> **Task details**:
Rewrite the entries below, substituting "yen" for each occurrence of "円" and leaving everything else unchanged.

(Excerpted data begins)

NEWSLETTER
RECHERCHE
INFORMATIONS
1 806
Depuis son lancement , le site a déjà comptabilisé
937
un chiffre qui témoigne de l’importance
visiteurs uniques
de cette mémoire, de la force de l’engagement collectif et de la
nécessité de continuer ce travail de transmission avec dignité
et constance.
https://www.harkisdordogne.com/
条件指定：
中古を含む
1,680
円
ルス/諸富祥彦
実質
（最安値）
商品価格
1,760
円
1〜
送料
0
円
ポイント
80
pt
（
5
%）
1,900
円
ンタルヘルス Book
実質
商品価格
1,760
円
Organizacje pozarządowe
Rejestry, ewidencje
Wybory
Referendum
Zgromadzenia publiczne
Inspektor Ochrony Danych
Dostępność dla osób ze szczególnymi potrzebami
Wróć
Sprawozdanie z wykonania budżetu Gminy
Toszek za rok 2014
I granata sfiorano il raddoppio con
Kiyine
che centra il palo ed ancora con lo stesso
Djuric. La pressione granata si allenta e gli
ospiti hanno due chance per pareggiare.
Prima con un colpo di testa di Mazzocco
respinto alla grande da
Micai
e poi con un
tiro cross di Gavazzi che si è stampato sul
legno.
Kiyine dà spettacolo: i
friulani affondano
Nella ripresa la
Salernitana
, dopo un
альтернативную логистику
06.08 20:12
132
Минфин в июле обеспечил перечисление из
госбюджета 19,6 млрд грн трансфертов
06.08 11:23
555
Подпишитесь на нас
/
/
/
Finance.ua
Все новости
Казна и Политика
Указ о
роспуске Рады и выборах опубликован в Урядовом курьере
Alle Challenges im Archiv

(Excerpted data ends)

> **Result for this exercise**:
NEWSLETTER
RECHERCHE
INFORMATIONS
1 806
Depuis son lancement , le site a déjà comptabilisé
937
un chiffre qui témoigne de l’importance
visiteurs uniques
de cette mémoire, de la force de l’engagement collectif et de la
nécessité de continuer ce travail de transmission avec dignité
et constance.
https://www.harkisdordogne.com/
条件指定：
中古を含む
1,680
yen
ルス/諸富祥彦
実質
（最安値）
商品価格
1,760
yen
1〜
送料
0
yen
ポイント
80
pt
（
5
%）
1,900
yen
ンタルヘルス Book
実質
商品価格
1,760
yen
Organizacje pozarządowe
Rejestry, ewidencje
Wybory
Referendum
Zgromadzenia publiczne
Inspektor Ochrony Danych
Dostępność dla osób ze szczególnymi potrzebami
Wróć
Sprawozdanie z wykonania budżetu Gminy
Toszek za rok 2014
I granata sfiorano il raddoppio con
Kiyine
che centra il palo ed ancora con lo stesso
Djuric. La pressione granata si allenta e gli
ospiti hanno due chance per pareggiare.
Prima con un colpo di testa di Mazzocco
respinto alla grande da
Micai
e poi con un
tiro cross di Gavazzi che si è stampato sul
legno.
Kiyine dà spettacolo: i
friulani affondano
Nella ripresa la
Salernitana
, dopo un
альтернативную логистику
06.08 20:12
132
Минфин в июле обеспечил перечисление из
госбюджета 19,6 млрд грн трансфертов
06.08 11:23
555
Подпишитесь на нас
/
/
/
Finance.ua
Все новости
Казна и Политика
Указ о
роспуске Рады и выборах опубликован в Урядовом курьере
Alle Challenges im Archiv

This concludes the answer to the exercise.